### 課題一覧
1. KOA設立の経緯を述べた本文抜粋から、「有限会社KOAは1995年に」を含む語句で始まり「しよう」とKOAを設立した。」で終わる部分を、一字一句変えずに書き写してください。
2. 有限会社KOAの創業を語る文章の最後の文のあとに続く内容を書いてください。

### 本文抜粋
────────────────
突然の出会いが生んだ門外漢の観光業からの転身、そして会社設立

有限会社KOAは1995年に前原直之代表取締役がカッター・コア工事に特化した専門工事会社として立ち上げた。この工事は建築、土木の両分野で活用され、同社の場合は土木系の建設会社からの依頼が多く、公共工事が6割から7割を占める。もっとも、公共工事とはいえ自治体から直接受注するわけでなく、受注した建設会社の下請けだった。

創業のきっかけは偶然の出会いにあった。前原社長は高校を卒業すると同時に、父が経営する観光バス会社に入るために、7年間旅行関係の会社で修行。その後入社するもまもなくバブル崩壊で観光業界が大きく傾いたことから、父から「今いる運転手はクビにできない。一度、外で飯を食ってくれ」と促された。当時、運転手として京都に向かう際、たまたま客として地元のカッター工事会社の社長が同乗しており、「新たな仕事をやりたいのだが人手が足りないのでうちに来てくれないか」と誘われた。この偶然が、門外漢だったカッター・コア工事の世界に入るきっかけになった。

ところが、この会社はカッター・コア工事以外にも手広く事業を手掛けており、一時、倒産の危機に瀕して会社をたたむ方向にもあった。そんな事情もあり、前原社長は「せっかく覚えた仕事なので働いていた仲間と一緒に独立しよう」とKOAを設立した。

設立当初はコア工事だけを扱った。コンクリートに穴を開けるコア抜きは機械も高額でなく元手が少なくて済んだからだ。社名の「KOA」はここに由来する。コア抜き作業は英語で「CORE」と表記する。しかし、そのままではわかりにくく、「会社を興す際に最初にお世話になった方の頭文字『K』を取りKOAとした」(前原社長)。その後は、機械が高額なので迷っていたカッター工事にも、中古の機械とトラックを購入し手を広げた。前の会社での仕事上のつながりも生かし、事業にも勢いがつき安定して事業が軌道に乗ってきたのはそれから6、7年経ってからだ。
────────────────
### 資料
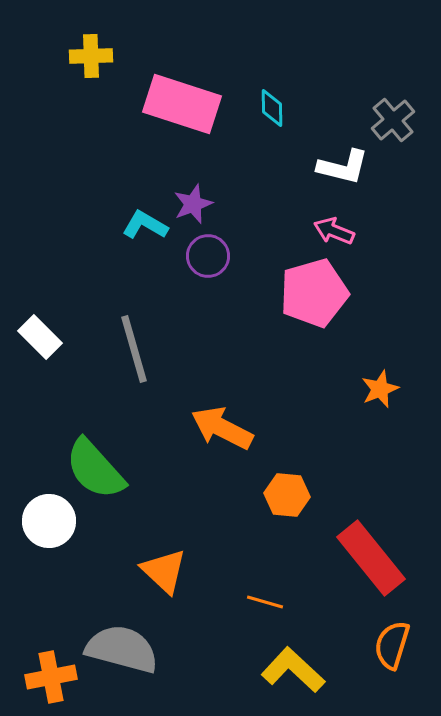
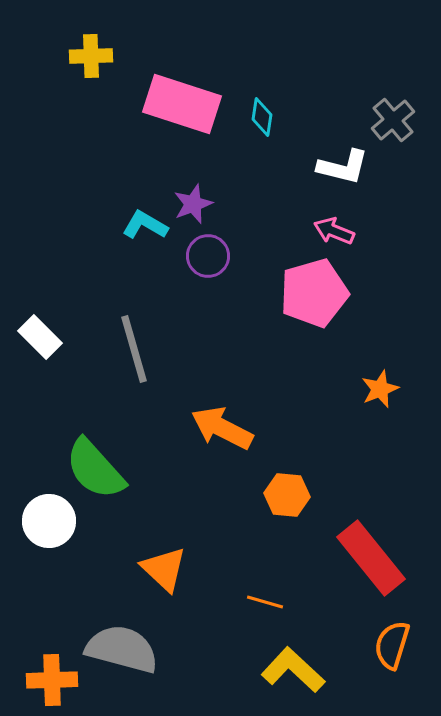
cyan diamond: moved 10 px left, 9 px down; rotated 9 degrees clockwise
orange triangle: moved 2 px up
orange cross: moved 1 px right, 3 px down; rotated 9 degrees clockwise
────────────────
### 課題の解答
1.
有限会社KOAは1995年に前原直之代表取締役がカッター・コア工事に特化した専門工事会社として立ち上げた。この工事は建築、土木の両分野で活用され、同社の場合は土木系の建設会社からの依頼が多く、公共工事が6割から7割を占める。もっとも、公共工事とはいえ自治体から直接受注するわけでなく、受注した建設会社の下請けだった。

創業のきっかけは偶然の出会いにあった。前原社長は高校を卒業すると同時に、父が経営する観光バス会社に入るために、7年間旅行関係の会社で修行。その後入社するもまもなくバブル崩壊で観光業界が大きく傾いたことから、父から「今いる運転手はクビにできない。一度、外で飯を食ってくれ」と促された。当時、運転手として京都に向かう際、たまたま客として地元のカッター工事会社の社長が同乗しており、「新たな仕事をやりたいのだが人手が足りないのでうちに来てくれないか」と誘われた。この偶然が、門外漢だったカッター・コア工事の世界に入るきっかけになった。

ところが、この会社はカッター・コア工事以外にも手広く事業を手掛けており、一時、倒産の危機に瀕して会社をたたむ方向にもあった。そんな事情もあり、前原社長は「せっかく覚えた仕事なので働いていた仲間と一緒に独立しよう」とKOAを設立した。

2.
KOAの前原直之代表取締役

KOAの前原直之代表取締役

ウォーター・リサイクル工法への投資を武器に大きく変わった事業環境

同社の事業環境が大きな転機を迎えたのは新たな特殊工法を取り入れてからだ。国土交通省の新技術情報提供システムNETISに登録されている「ウォーター・リサイクル工法」がそれで、前原社長は「これが今のKOAの武器となり、頑張れている」と振り返る。この工法は、コンクリートやアスファルト舗装に切り込みを入れる際に発生する汚泥水を、清水と汚泥に分離するもの。汚泥は固めて産業廃棄物として処理し、清水は再び作業用冷却水に再利用できる。分離した汚泥は焼却施設で中間処理し、再生砕石としてセメントの原料にリサイクルできる。同社の場合「移動式切削汚泥処理システム」として装置をトラックに乗せ、作業スペースが確保できない現場でも作業をしながら対応できる。

実はこの工法の導入にKOAの背中を押したのは同業者の存在だった。みどり市内の国道50号の道路改良工事を請け負った仙台市の舗装工事会社から「仙台のカッター工事会社を呼ぶのは手間がかかるので代わりにやってみないか」との呼びかけがあった。ただ、この工法の機械がなければ作業はできないため、「思い切って、1台500万円位する機械を2台購入して請け負った。それが新事業に踏み切るきっかけだった」(前原社長)。

ただ、この工法には産業廃棄物の汚泥処理工程がある。自治体から産業廃棄物処分業の許可を取得する必要があり、それが大きな壁となった。群馬県には何度も足を運んだものの許可は下りずじまい。半面、埼玉県が処理水を産廃として予算をつけることになり、申請したところ許可を得た。その後、群馬県も方針を一転し許可を取得できた。この結果、KOAは2006年にこの工法での施工取り扱いを始め、群馬、埼玉両県でこの工法の先駆者となった。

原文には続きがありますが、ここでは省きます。